Task details:
Since only part of the material below is wanted, output exactly the lines from the one with "[438,405,571,420] 'odeint' and" up to and including the one with "[453,693,503,704] 'odeint'. ->".

Records for this task:
-----
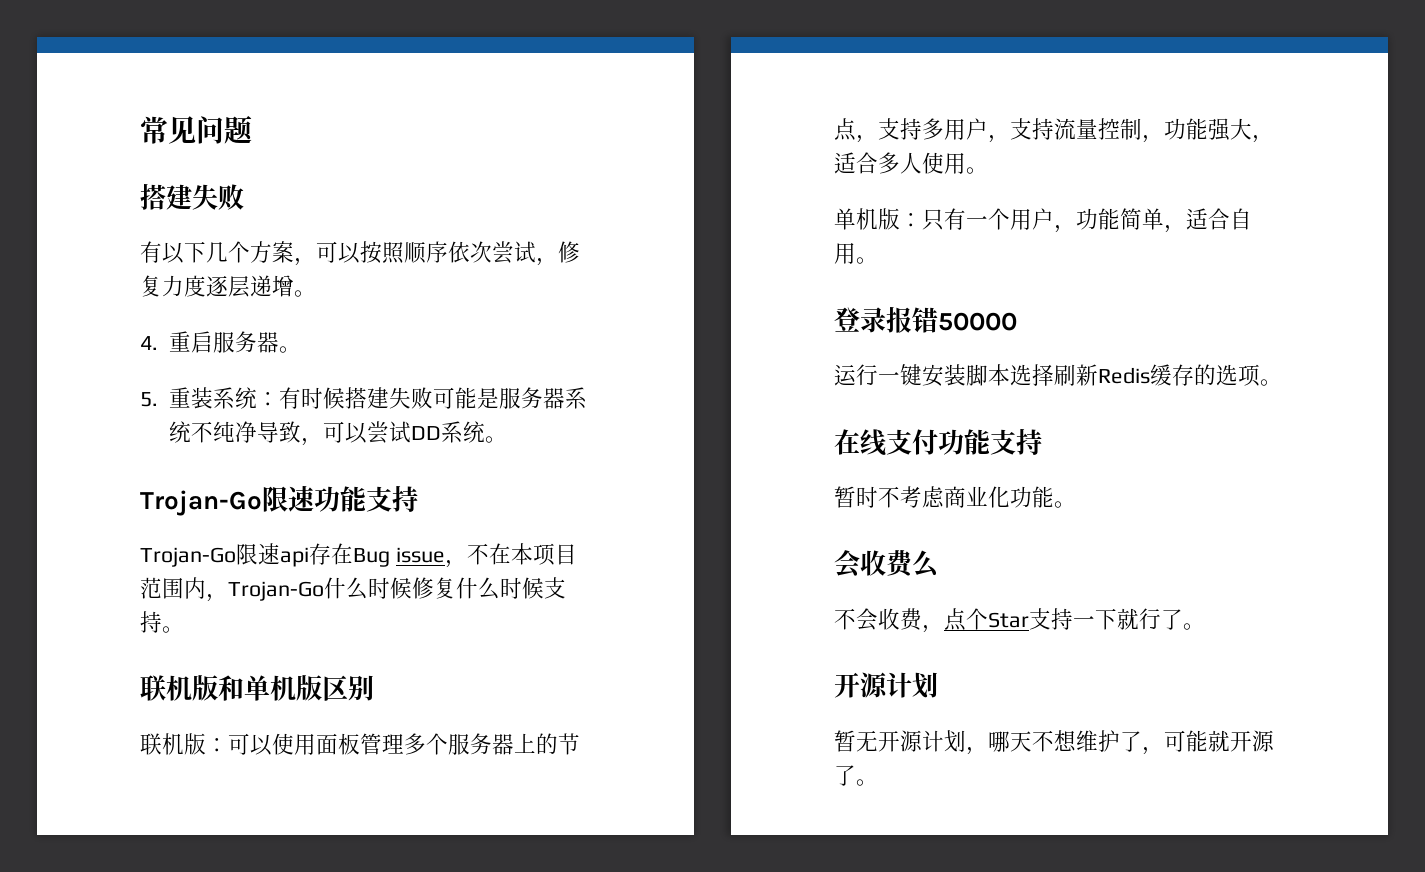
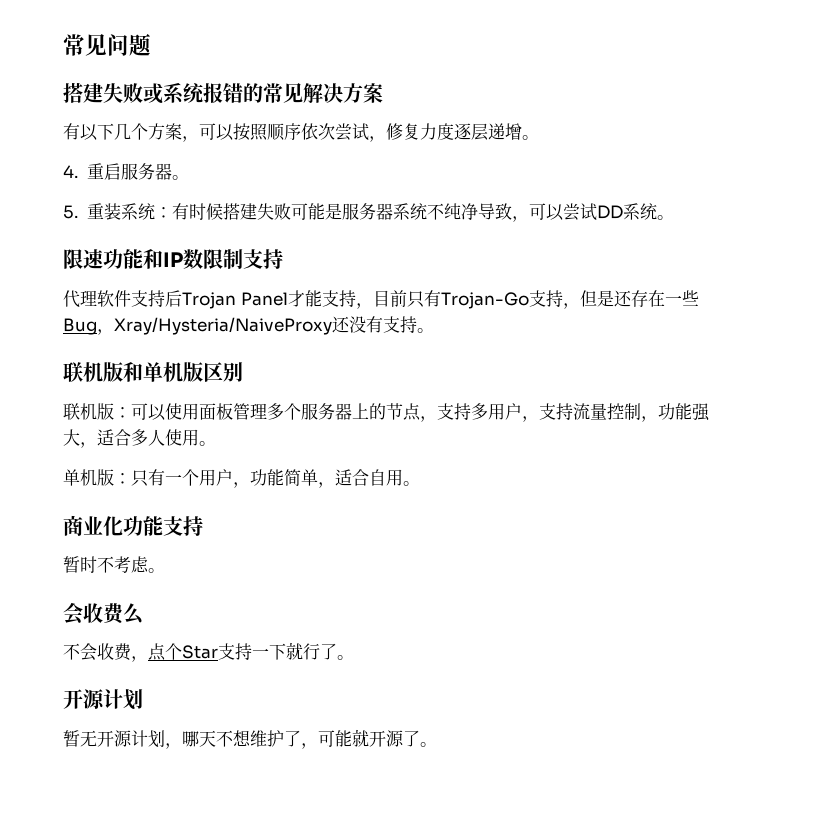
(244, 197) none -> [143,82,383,104] 或系统报错的常见解决方案
[140,490,262,516] Trojan-Go -> (674, 217) none
[366,485,418,512] [140,543,577,568] [140,577,544,602] 支持 // Trojan-Go限速api存在Bug issue，不在本项目范围内，Trojan-Go什么时候修复什么时候 -> [143,249,283,269] [63,290,699,309] [63,316,383,335] 和IP数限制支持 // 代理软件支持后Trojan Panel才能支持，目前只有Trojan-Go支持，但是还存在一些Bug，Xray/Hysteria/NaiveProxy还没有
[834,306,1017,333] [834,364,1282,387] [834,429,938,456] 登录报错50000 // 运行一键安装脚本选择刷新Redis缓存的选项。 // 在线支付 -> [63,515,123,536] 商业化
[944,486,1054,508] 商业化功能 -> (149, 564) none

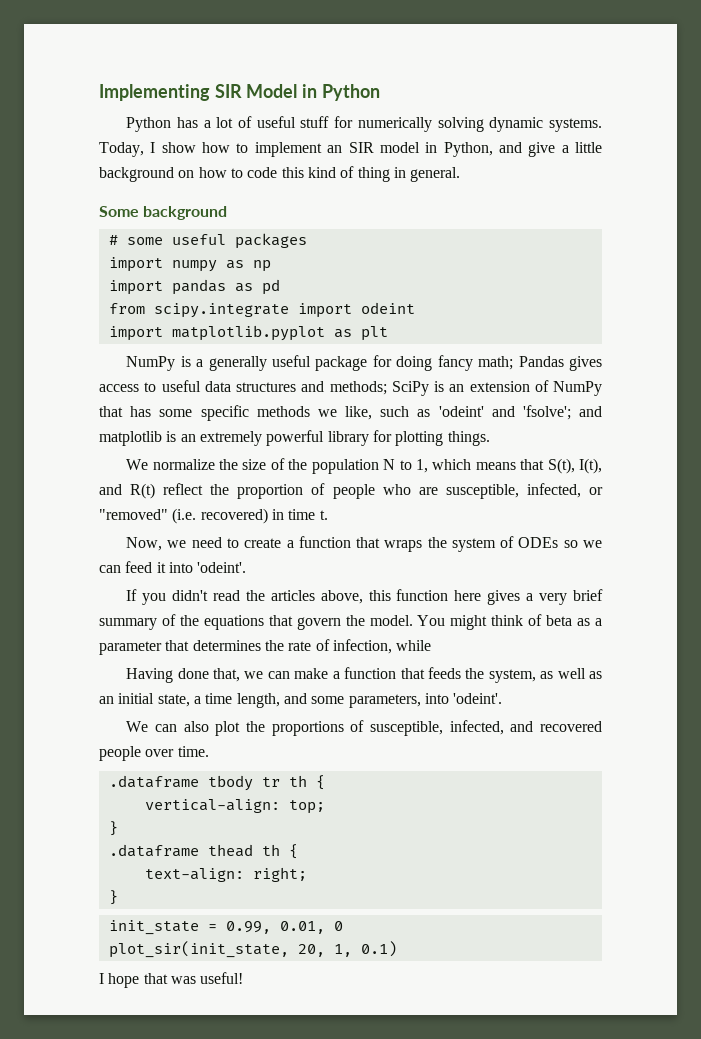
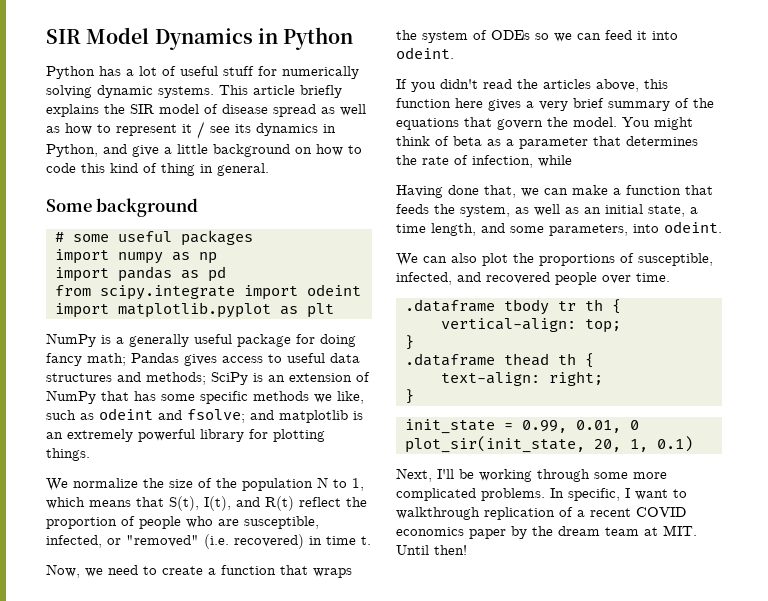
[99,84,210,101] Implementing -> (46, 36) none
(298, 91) none -> [154,28,253,50] Dynamics
[99,142,420,157] Today, I show how to implement an SIR model -> [219,85,342,98] [46,104,366,117] [46,121,318,139] This article briefly explains the SIR model of disease spread as well as how to represent it / see its dynamics
[438,405,571,420] 'odeint' and 'fsolve'; -> [99,408,245,423] odeint and fsolve;
[197,562,247,573] 'odeint'. -> [396,47,454,59] odeint.
[453,693,503,704] 'odeint'. -> [664,221,722,233] odeint.
[99,972,244,988] I hope that was useful! -> [396,468,667,482] [396,488,687,501] [396,507,686,520] [396,525,697,539] [396,545,467,555] Next, I'll be working through some more complicated problems. In specific, I want to walkthrough replication of a recent COVID economics paper by the dream team at MIT. Until then!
-----
Answer below:
[438,405,571,420] 'odeint' and 'fsolve'; -> [99,408,245,423] odeint and fsolve;
[197,562,247,573] 'odeint'. -> [396,47,454,59] odeint.
[453,693,503,704] 'odeint'. -> [664,221,722,233] odeint.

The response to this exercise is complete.